Bab 12 – Bayangan di Dalam Diri

Senja memudar menjadi malam. Di atas Lembah Batu Tua, bintang-bintang menggantung bagaikan mata para leluhur yang menyaksikan mereka yang berjuang di jalan menuju keabadian.

Mo Tian duduk bersila, napasnya perlahan, Qi-nya masih lemah, tetapi mulai membentuk aliran tetap dalam meridian dasar. Dalam diam, ia menutup matanya, lalu membiarkan pikirannya tenggelam.

Namun, malam ini berbeda.

Di dalam kedalaman kesadarannya, ia melihat... dirinya sendiri.

Tapi sosok itu bukan dirinya yang sekarang.

Ia berdiri di tengah kehampaan, dikelilingi oleh kabut putih yang tak memiliki ujung. Wajahnya sama, tetapi auranya… tenang seperti danau tak beriak, namun dalamnya menakutkan.

“Kau... siapa?” gumam Mo Tian.

Sosok itu membuka mata. Matanya hitam pekat, seolah menampung kehampaan dunia.

“Aku adalah kau... yang melihat dunia dari dalam.”
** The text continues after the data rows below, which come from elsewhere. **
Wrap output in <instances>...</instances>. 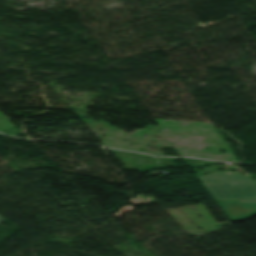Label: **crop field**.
I'll return each instance as SVG.
<instances>
[{"instance_id": "4", "label": "crop field", "mask_w": 256, "mask_h": 256, "mask_svg": "<svg viewBox=\"0 0 256 256\" xmlns=\"http://www.w3.org/2000/svg\"><path fill=\"white\" fill-rule=\"evenodd\" d=\"M256 182V181H255Z\"/></svg>"}, {"instance_id": "1", "label": "crop field", "mask_w": 256, "mask_h": 256, "mask_svg": "<svg viewBox=\"0 0 256 256\" xmlns=\"http://www.w3.org/2000/svg\"><path fill=\"white\" fill-rule=\"evenodd\" d=\"M198 178L214 200L256 198L255 184L238 172H218Z\"/></svg>"}, {"instance_id": "3", "label": "crop field", "mask_w": 256, "mask_h": 256, "mask_svg": "<svg viewBox=\"0 0 256 256\" xmlns=\"http://www.w3.org/2000/svg\"><path fill=\"white\" fill-rule=\"evenodd\" d=\"M5 221L2 217H0V224H2Z\"/></svg>"}, {"instance_id": "2", "label": "crop field", "mask_w": 256, "mask_h": 256, "mask_svg": "<svg viewBox=\"0 0 256 256\" xmlns=\"http://www.w3.org/2000/svg\"><path fill=\"white\" fill-rule=\"evenodd\" d=\"M216 203L229 220H239L256 213V199Z\"/></svg>"}]
</instances>
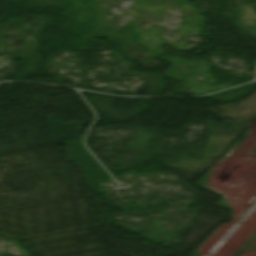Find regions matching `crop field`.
Here are the masks:
<instances>
[{"label":"crop field","instance_id":"1","mask_svg":"<svg viewBox=\"0 0 256 256\" xmlns=\"http://www.w3.org/2000/svg\"><path fill=\"white\" fill-rule=\"evenodd\" d=\"M242 251H256V236L245 246Z\"/></svg>","mask_w":256,"mask_h":256}]
</instances>
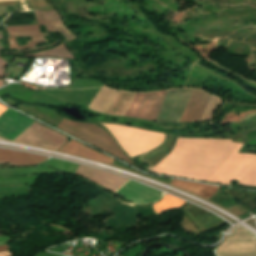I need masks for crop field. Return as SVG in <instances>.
<instances>
[{
  "label": "crop field",
  "mask_w": 256,
  "mask_h": 256,
  "mask_svg": "<svg viewBox=\"0 0 256 256\" xmlns=\"http://www.w3.org/2000/svg\"><path fill=\"white\" fill-rule=\"evenodd\" d=\"M17 236H21V235H17ZM17 236H11V237H0V241H5V240L11 239V238H13V237H17Z\"/></svg>",
  "instance_id": "obj_23"
},
{
  "label": "crop field",
  "mask_w": 256,
  "mask_h": 256,
  "mask_svg": "<svg viewBox=\"0 0 256 256\" xmlns=\"http://www.w3.org/2000/svg\"><path fill=\"white\" fill-rule=\"evenodd\" d=\"M237 145L231 140L178 138L172 153L152 170L206 181Z\"/></svg>",
  "instance_id": "obj_1"
},
{
  "label": "crop field",
  "mask_w": 256,
  "mask_h": 256,
  "mask_svg": "<svg viewBox=\"0 0 256 256\" xmlns=\"http://www.w3.org/2000/svg\"><path fill=\"white\" fill-rule=\"evenodd\" d=\"M58 128H61L65 131L125 160L126 162L136 166L132 161H130L120 151L117 144L113 141V139L107 133H105L102 129L98 128L97 126H95L93 124L71 122V121H67V120L63 119L62 122L59 124Z\"/></svg>",
  "instance_id": "obj_4"
},
{
  "label": "crop field",
  "mask_w": 256,
  "mask_h": 256,
  "mask_svg": "<svg viewBox=\"0 0 256 256\" xmlns=\"http://www.w3.org/2000/svg\"><path fill=\"white\" fill-rule=\"evenodd\" d=\"M46 157L31 155L24 152L0 149V161L10 162V165L24 166L42 163Z\"/></svg>",
  "instance_id": "obj_14"
},
{
  "label": "crop field",
  "mask_w": 256,
  "mask_h": 256,
  "mask_svg": "<svg viewBox=\"0 0 256 256\" xmlns=\"http://www.w3.org/2000/svg\"><path fill=\"white\" fill-rule=\"evenodd\" d=\"M241 146L236 147L207 181L230 185L232 179H238V184L256 186V155L238 154Z\"/></svg>",
  "instance_id": "obj_2"
},
{
  "label": "crop field",
  "mask_w": 256,
  "mask_h": 256,
  "mask_svg": "<svg viewBox=\"0 0 256 256\" xmlns=\"http://www.w3.org/2000/svg\"><path fill=\"white\" fill-rule=\"evenodd\" d=\"M166 92L136 93L125 116L154 120Z\"/></svg>",
  "instance_id": "obj_7"
},
{
  "label": "crop field",
  "mask_w": 256,
  "mask_h": 256,
  "mask_svg": "<svg viewBox=\"0 0 256 256\" xmlns=\"http://www.w3.org/2000/svg\"><path fill=\"white\" fill-rule=\"evenodd\" d=\"M39 26H16V27H7L8 33L10 36H24V35H40Z\"/></svg>",
  "instance_id": "obj_19"
},
{
  "label": "crop field",
  "mask_w": 256,
  "mask_h": 256,
  "mask_svg": "<svg viewBox=\"0 0 256 256\" xmlns=\"http://www.w3.org/2000/svg\"><path fill=\"white\" fill-rule=\"evenodd\" d=\"M34 121L8 109L0 116V136L14 140Z\"/></svg>",
  "instance_id": "obj_10"
},
{
  "label": "crop field",
  "mask_w": 256,
  "mask_h": 256,
  "mask_svg": "<svg viewBox=\"0 0 256 256\" xmlns=\"http://www.w3.org/2000/svg\"><path fill=\"white\" fill-rule=\"evenodd\" d=\"M6 109H7L6 107L0 105V114H1L4 110H6Z\"/></svg>",
  "instance_id": "obj_25"
},
{
  "label": "crop field",
  "mask_w": 256,
  "mask_h": 256,
  "mask_svg": "<svg viewBox=\"0 0 256 256\" xmlns=\"http://www.w3.org/2000/svg\"><path fill=\"white\" fill-rule=\"evenodd\" d=\"M22 56H45V57H60V58L73 59V57L71 56L69 51L66 49L64 44H62L54 49H51L49 51L27 54V55H22Z\"/></svg>",
  "instance_id": "obj_18"
},
{
  "label": "crop field",
  "mask_w": 256,
  "mask_h": 256,
  "mask_svg": "<svg viewBox=\"0 0 256 256\" xmlns=\"http://www.w3.org/2000/svg\"><path fill=\"white\" fill-rule=\"evenodd\" d=\"M3 244H9V241L1 242V243H0V245H3Z\"/></svg>",
  "instance_id": "obj_27"
},
{
  "label": "crop field",
  "mask_w": 256,
  "mask_h": 256,
  "mask_svg": "<svg viewBox=\"0 0 256 256\" xmlns=\"http://www.w3.org/2000/svg\"><path fill=\"white\" fill-rule=\"evenodd\" d=\"M59 151H65L70 154L87 157V158L102 161V162H105L108 164H110L113 161V160H111V159L91 150V149L83 147L73 141H70L67 144H65L61 149H59Z\"/></svg>",
  "instance_id": "obj_15"
},
{
  "label": "crop field",
  "mask_w": 256,
  "mask_h": 256,
  "mask_svg": "<svg viewBox=\"0 0 256 256\" xmlns=\"http://www.w3.org/2000/svg\"><path fill=\"white\" fill-rule=\"evenodd\" d=\"M1 163H6V162H0V164H1Z\"/></svg>",
  "instance_id": "obj_30"
},
{
  "label": "crop field",
  "mask_w": 256,
  "mask_h": 256,
  "mask_svg": "<svg viewBox=\"0 0 256 256\" xmlns=\"http://www.w3.org/2000/svg\"><path fill=\"white\" fill-rule=\"evenodd\" d=\"M42 42H47V40H45L43 38V36H37V37H32V41H29L27 43H28V46H29V45H33V44H37V43H42ZM8 43H9V47L10 48H16V50L35 47L34 45L33 46H29V47H27V45L26 46H22V47H18L15 38H8Z\"/></svg>",
  "instance_id": "obj_20"
},
{
  "label": "crop field",
  "mask_w": 256,
  "mask_h": 256,
  "mask_svg": "<svg viewBox=\"0 0 256 256\" xmlns=\"http://www.w3.org/2000/svg\"><path fill=\"white\" fill-rule=\"evenodd\" d=\"M0 1H7V0H0Z\"/></svg>",
  "instance_id": "obj_29"
},
{
  "label": "crop field",
  "mask_w": 256,
  "mask_h": 256,
  "mask_svg": "<svg viewBox=\"0 0 256 256\" xmlns=\"http://www.w3.org/2000/svg\"><path fill=\"white\" fill-rule=\"evenodd\" d=\"M2 85L1 81H0V86Z\"/></svg>",
  "instance_id": "obj_28"
},
{
  "label": "crop field",
  "mask_w": 256,
  "mask_h": 256,
  "mask_svg": "<svg viewBox=\"0 0 256 256\" xmlns=\"http://www.w3.org/2000/svg\"><path fill=\"white\" fill-rule=\"evenodd\" d=\"M15 140L57 150L67 138L34 122Z\"/></svg>",
  "instance_id": "obj_8"
},
{
  "label": "crop field",
  "mask_w": 256,
  "mask_h": 256,
  "mask_svg": "<svg viewBox=\"0 0 256 256\" xmlns=\"http://www.w3.org/2000/svg\"><path fill=\"white\" fill-rule=\"evenodd\" d=\"M193 89L167 92L156 117L157 121L179 122Z\"/></svg>",
  "instance_id": "obj_6"
},
{
  "label": "crop field",
  "mask_w": 256,
  "mask_h": 256,
  "mask_svg": "<svg viewBox=\"0 0 256 256\" xmlns=\"http://www.w3.org/2000/svg\"><path fill=\"white\" fill-rule=\"evenodd\" d=\"M210 96L208 93L194 90L180 122H199Z\"/></svg>",
  "instance_id": "obj_12"
},
{
  "label": "crop field",
  "mask_w": 256,
  "mask_h": 256,
  "mask_svg": "<svg viewBox=\"0 0 256 256\" xmlns=\"http://www.w3.org/2000/svg\"><path fill=\"white\" fill-rule=\"evenodd\" d=\"M75 174L81 175L111 191L118 189L127 179L109 174L105 171L89 168L86 166L79 165Z\"/></svg>",
  "instance_id": "obj_11"
},
{
  "label": "crop field",
  "mask_w": 256,
  "mask_h": 256,
  "mask_svg": "<svg viewBox=\"0 0 256 256\" xmlns=\"http://www.w3.org/2000/svg\"><path fill=\"white\" fill-rule=\"evenodd\" d=\"M0 38H2L1 35H0ZM0 49H3V47H0ZM6 64L7 63L0 58V67L3 69V70L0 69V78L3 77V73H4V69H5Z\"/></svg>",
  "instance_id": "obj_21"
},
{
  "label": "crop field",
  "mask_w": 256,
  "mask_h": 256,
  "mask_svg": "<svg viewBox=\"0 0 256 256\" xmlns=\"http://www.w3.org/2000/svg\"><path fill=\"white\" fill-rule=\"evenodd\" d=\"M5 248H8V249H9V246H8V245L0 246V249H5ZM8 249H5V250H8ZM5 250H1V251H5ZM1 251H0V252H1Z\"/></svg>",
  "instance_id": "obj_24"
},
{
  "label": "crop field",
  "mask_w": 256,
  "mask_h": 256,
  "mask_svg": "<svg viewBox=\"0 0 256 256\" xmlns=\"http://www.w3.org/2000/svg\"><path fill=\"white\" fill-rule=\"evenodd\" d=\"M171 185L196 193L208 199L219 187L173 180Z\"/></svg>",
  "instance_id": "obj_16"
},
{
  "label": "crop field",
  "mask_w": 256,
  "mask_h": 256,
  "mask_svg": "<svg viewBox=\"0 0 256 256\" xmlns=\"http://www.w3.org/2000/svg\"><path fill=\"white\" fill-rule=\"evenodd\" d=\"M102 125L108 128L109 132L130 157L155 148L165 139L164 133H156L121 125Z\"/></svg>",
  "instance_id": "obj_3"
},
{
  "label": "crop field",
  "mask_w": 256,
  "mask_h": 256,
  "mask_svg": "<svg viewBox=\"0 0 256 256\" xmlns=\"http://www.w3.org/2000/svg\"><path fill=\"white\" fill-rule=\"evenodd\" d=\"M4 253H8V254L3 255V256H10V255H11V253H10L9 251H7V252H3V253H0V255H1V254H4Z\"/></svg>",
  "instance_id": "obj_26"
},
{
  "label": "crop field",
  "mask_w": 256,
  "mask_h": 256,
  "mask_svg": "<svg viewBox=\"0 0 256 256\" xmlns=\"http://www.w3.org/2000/svg\"><path fill=\"white\" fill-rule=\"evenodd\" d=\"M34 12L36 14L38 23H45L48 31L59 32L68 40L75 38V36L66 29L56 11Z\"/></svg>",
  "instance_id": "obj_13"
},
{
  "label": "crop field",
  "mask_w": 256,
  "mask_h": 256,
  "mask_svg": "<svg viewBox=\"0 0 256 256\" xmlns=\"http://www.w3.org/2000/svg\"><path fill=\"white\" fill-rule=\"evenodd\" d=\"M185 201L174 198L169 195H165L162 201L153 204V208L156 214L161 213L168 209L181 208Z\"/></svg>",
  "instance_id": "obj_17"
},
{
  "label": "crop field",
  "mask_w": 256,
  "mask_h": 256,
  "mask_svg": "<svg viewBox=\"0 0 256 256\" xmlns=\"http://www.w3.org/2000/svg\"><path fill=\"white\" fill-rule=\"evenodd\" d=\"M244 228V227H243ZM238 227L216 248L217 256H256V236Z\"/></svg>",
  "instance_id": "obj_5"
},
{
  "label": "crop field",
  "mask_w": 256,
  "mask_h": 256,
  "mask_svg": "<svg viewBox=\"0 0 256 256\" xmlns=\"http://www.w3.org/2000/svg\"><path fill=\"white\" fill-rule=\"evenodd\" d=\"M115 193L134 203L155 202L163 195L162 192L143 186L135 181L128 180Z\"/></svg>",
  "instance_id": "obj_9"
},
{
  "label": "crop field",
  "mask_w": 256,
  "mask_h": 256,
  "mask_svg": "<svg viewBox=\"0 0 256 256\" xmlns=\"http://www.w3.org/2000/svg\"><path fill=\"white\" fill-rule=\"evenodd\" d=\"M56 43H58V42H56ZM56 43H54V44H56ZM54 44H52V45H54ZM52 45H48V46H52ZM48 46H44V47H48ZM44 47H41V48H44ZM37 49H39V48H37ZM33 50H35V49H33ZM28 51H31V50L21 51V52H16V53H10V54L24 53V52H28Z\"/></svg>",
  "instance_id": "obj_22"
}]
</instances>
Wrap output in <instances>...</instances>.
Mo Tian: “Kau tubuhku juga?”

Bayangan: “Aku bukan tubuh yang berjalan... Aku tubuh yang memahami. Aku tidak butuh langkah, aku butuh kebenaran.”

Mo Tian: “Apa kau bisa membantuku menjadi lebih kuat?”

Bayangan: “Aku tidak bisa memberimu kekuatan. Tapi aku bisa menunjukkan jalan... yang tidak bisa dilihat oleh mereka yang hanya mengejar kekuatan.”

Mo Tian terdiam.

Dalam hatinya, ia tahu: ini bukan mimpi. Ini adalah ikatan yang baru saja terbentuk—sebuah koneksi antara tubuh yang menapaki dunia, dan tubuh yang menapaki makna dari dunia itu sendiri.

Kilas Narasi dari Tubuh Kedua (Pencerahan):

"Tubuh utama akan terluka, berdarah, dan menderita. Tapi penderitaan hanya menjadi kekuatan jika dimengerti, bukan hanya dilalui."

"Itulah tugasku."

Saat Mo Tian membuka matanya kembali…

Sesuatu terasa berbeda. Ia tidak lebih kuat secara fisik, tetapi pikirannya lebih jernih, seolah-olah ia bisa merasakan arah aliran Qi, memahami reaksi tubuhnya terhadap teknik, dan bahkan—merasakan emosinya sendiri dengan lebih tajam.

Dan ia menyadari...

Tubuh kedua bukan hanya tubuh lain. Ia adalah cermin.

Cermin dari niat, penderitaan, dan pemahaman.

Malam berlalu perlahan. Mo Tian tidak tidur, tapi ia merasa lebih segar.

Esok akan menjadi hari baru.

Bukan hari di mana ia akan kuat—

Tapi hari di mana ia memahami mengapa ia harus kuat.

"Aku akan melangkah. Dan kau akan memahaminya."